_Requirement 1_: In the blog post about Ayn Rand, which two bands did the writer's first college roommate listen to?
_Requirement 2_: Shorten the paragraph of the blog post about Ayn Rand that begins "To preface this," keeping its main facts.

_Document text_:
#####
To preface this: I really despise Ayn Rand. My first roommate in college, Oy. I swear she only read Ayn Rand and listened to Jethro Tull and Yes. She gave me Atlas Shrugged to read. I shrugged back. Wheee, teen-age level selfishness, how “impressive”. My husband had a copy of The Fountainhead, so I tried reading that too. What a wannabee martyr who is sure that they and they alone have the only right way. No wonder these books appeal to teens and neocons. No wonder they appeal to religious conservatives too, of course ignoring the fact that Ms. Rand was an atheist. 😀
That’s why I liked Obama’s answer to what he thought Paul Ryan’s fascination with Ayn Rand would mean. Always nice to have someone confirm one’s opinions, eh? 🙂
I always forget that Rolling Stone can have some excellent interviews. The rest of the interview is pretty good too. It shows that Obama has done many good things and more can be done. Those of you who whine that enough wasn’t done, that you didn’t get completely your way? The delusional demand for instant gratification and whining about it will make you disappointed for the rest of your life. It’s time to get over screaming for your binkie.
#####
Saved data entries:
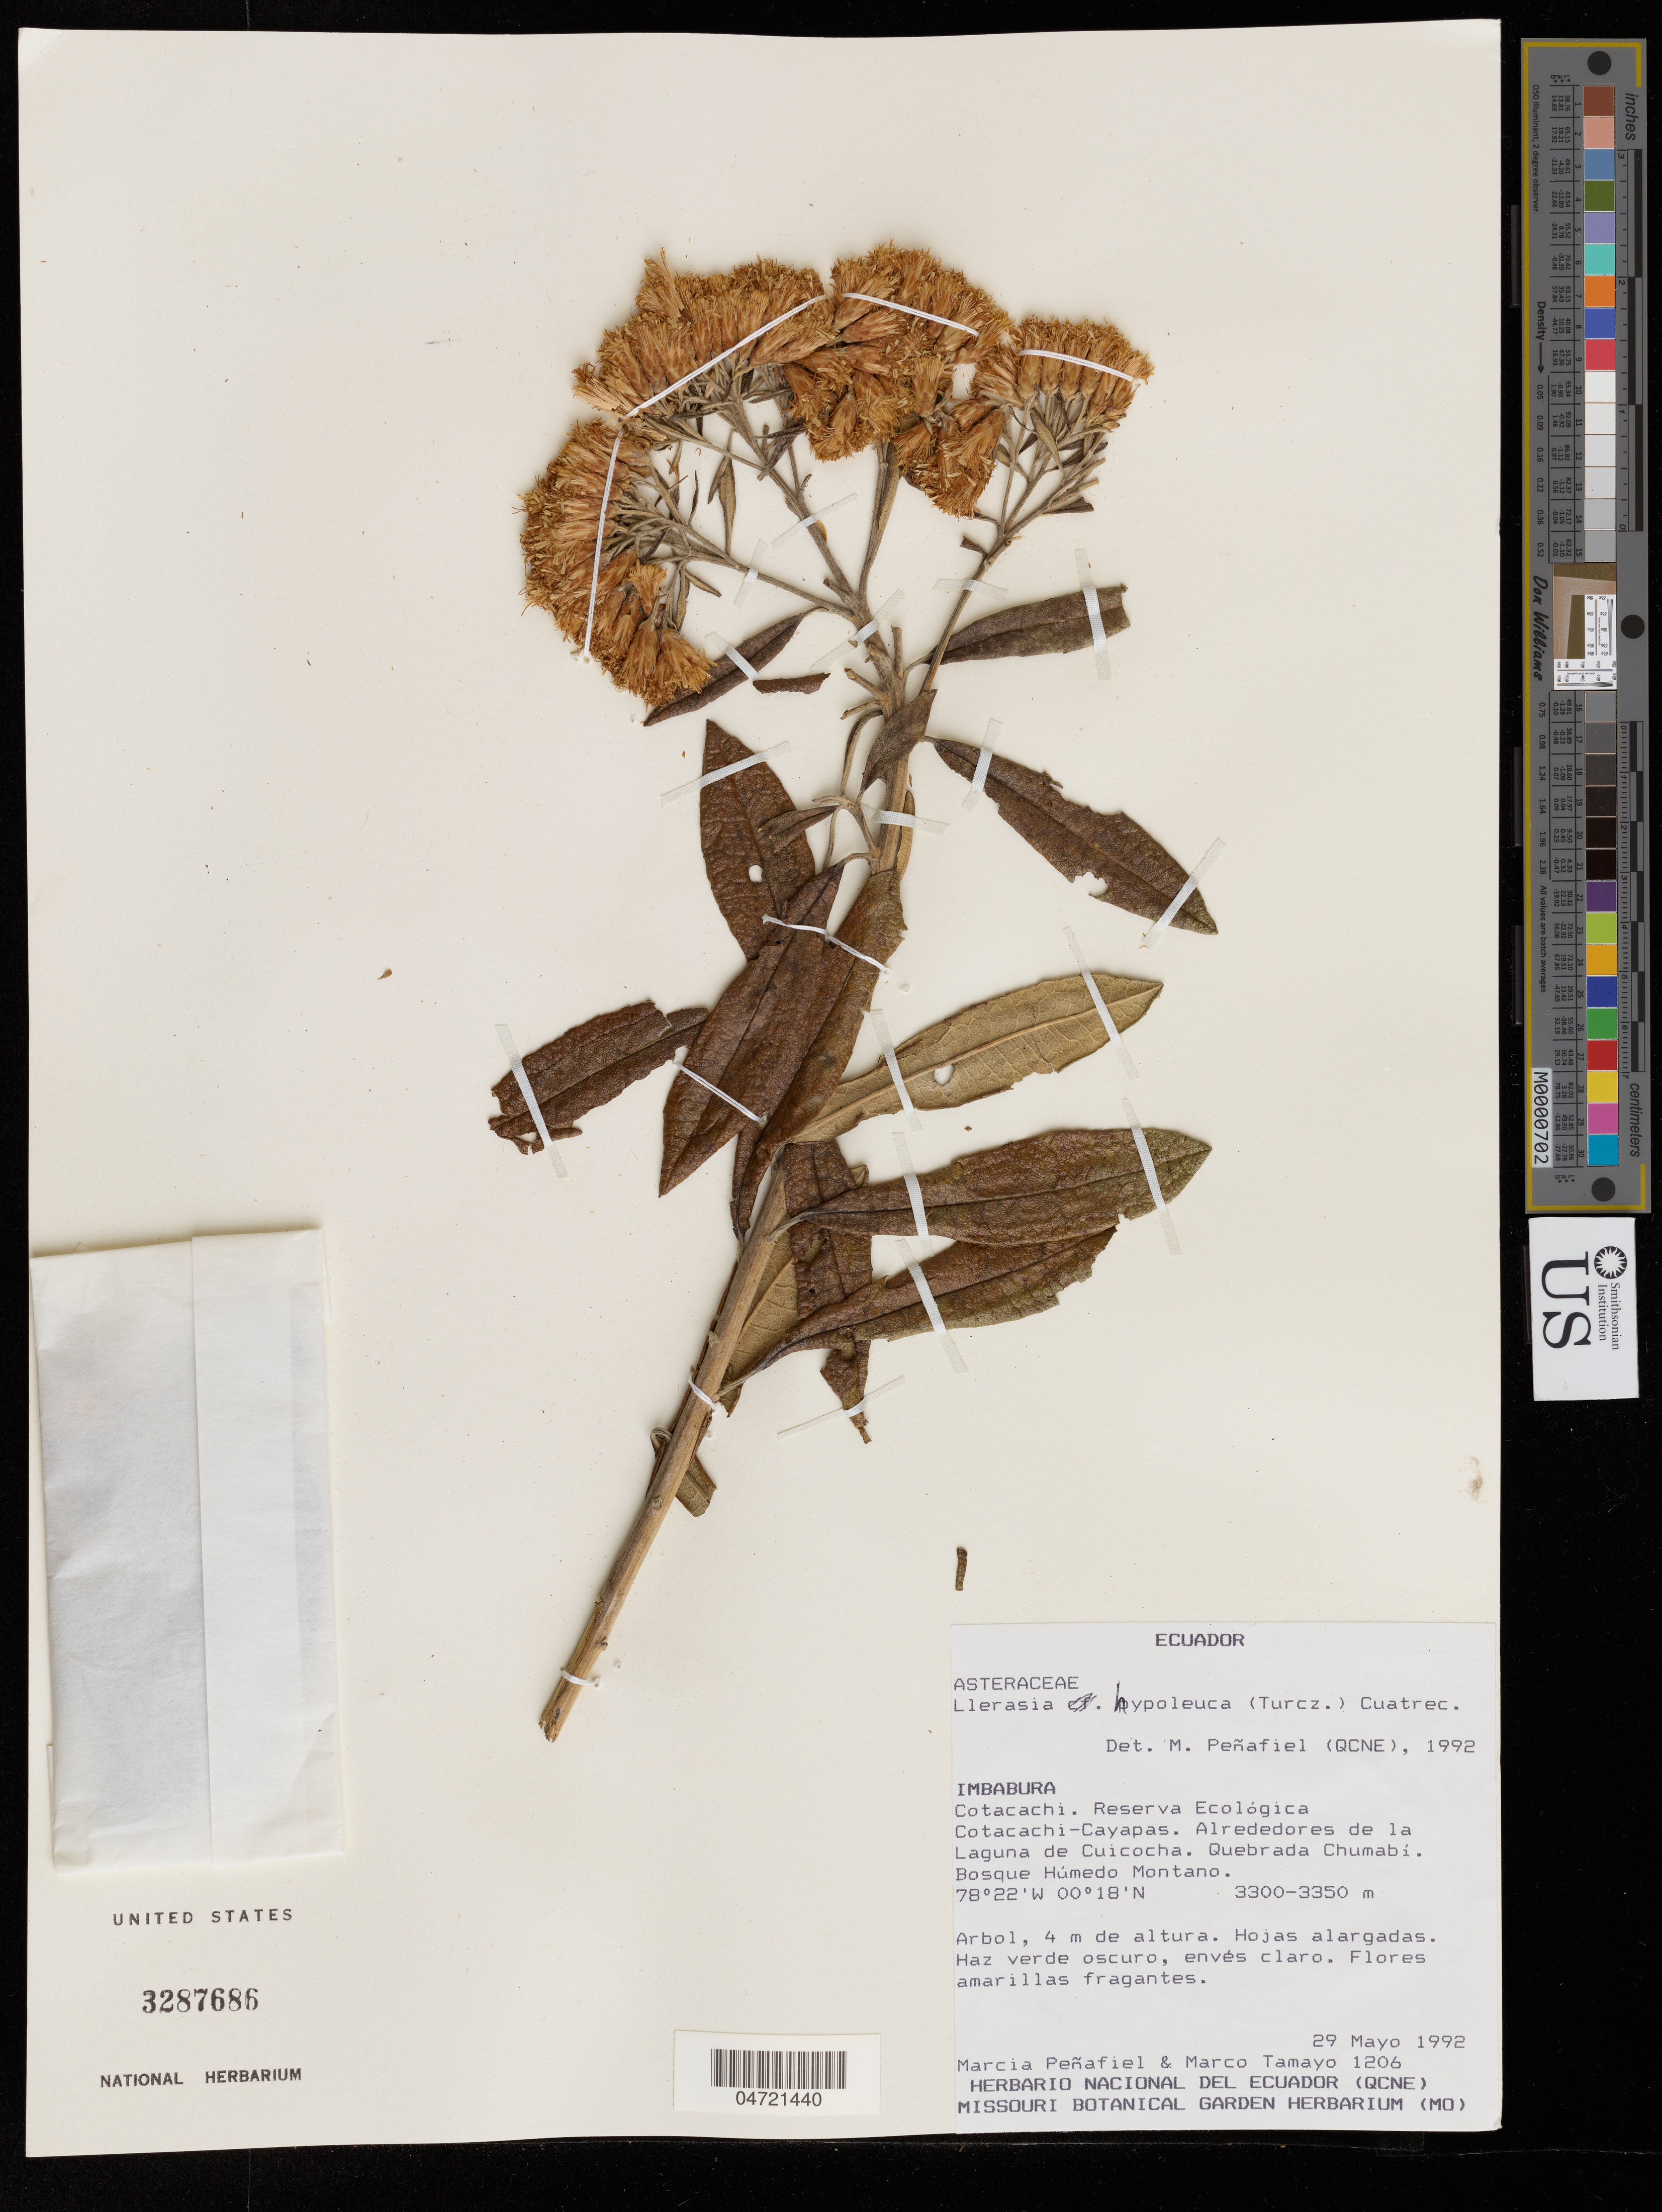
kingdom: Plantae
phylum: Tracheophyta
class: Magnoliopsida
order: Asterales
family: Asteraceae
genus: Llerasia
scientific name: Llerasia hypoleuca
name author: (Turcz.) Cuatrec.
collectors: M. Penafiel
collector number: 1206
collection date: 1992-05-29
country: Ecuador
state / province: Imbabura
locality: Cotacahi. Reserva Ecologica Cotacachi-Cayapas. Alrededores de la Laguna de Cuicocha. Quebrada Chumabi.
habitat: Bosque Humedo Montano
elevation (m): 3300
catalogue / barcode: US 3287686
#####
_Full output 1_: Jethro Tull and Yes.

_Full output 2_: The writer despises Ayn Rand. The writer's first college roommate read only Rand, listened to Jethro Tull and Yes, and handed over Atlas Shrugged, which the writer dismissed as teen-level selfishness. The writer then tried a spouse's copy of The Fountainhead and found it centered on a would-be martyr certain of having the only right way. The writer concludes that such books appeal to teens, neocons and religious conservatives, even though Rand was an atheist.